Aim of the exercise: Using the listing below, print exactly everything from the line with "Leave the base" down to the line with "click(937, 280)", both included, and nothing more.

Extracted entries:
────────────────────

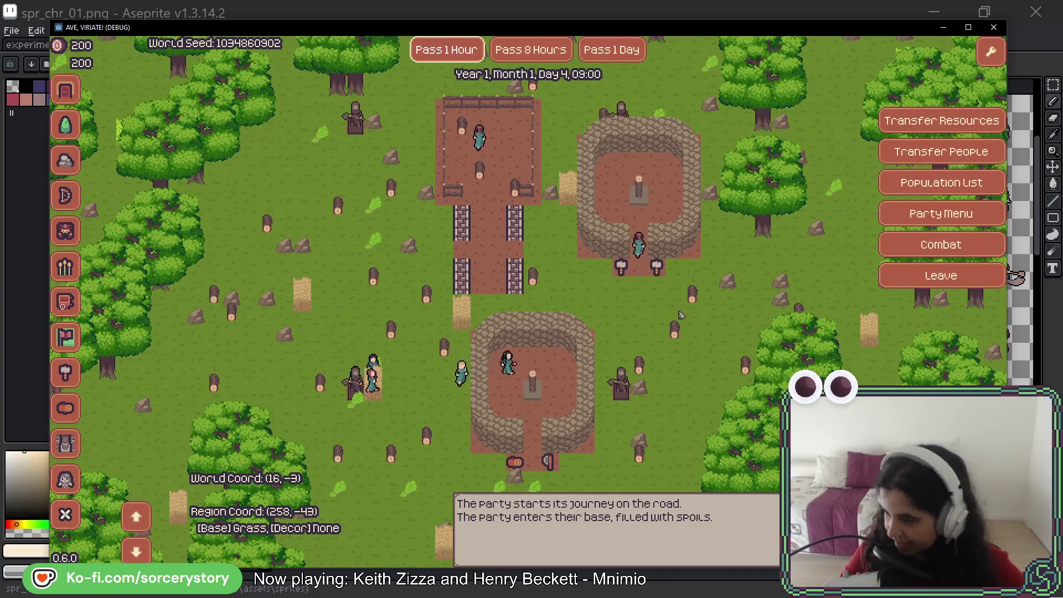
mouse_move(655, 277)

────────────────────

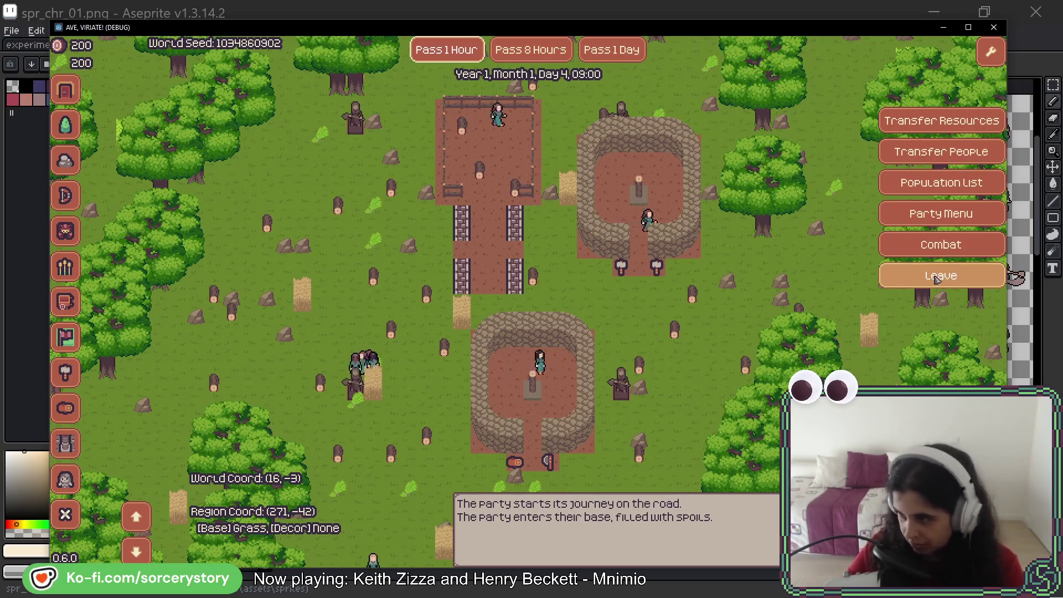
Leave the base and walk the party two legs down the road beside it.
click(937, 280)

────────────────────

Completed task:
Leave the base and walk the party two legs down the road beside it.
click(937, 280)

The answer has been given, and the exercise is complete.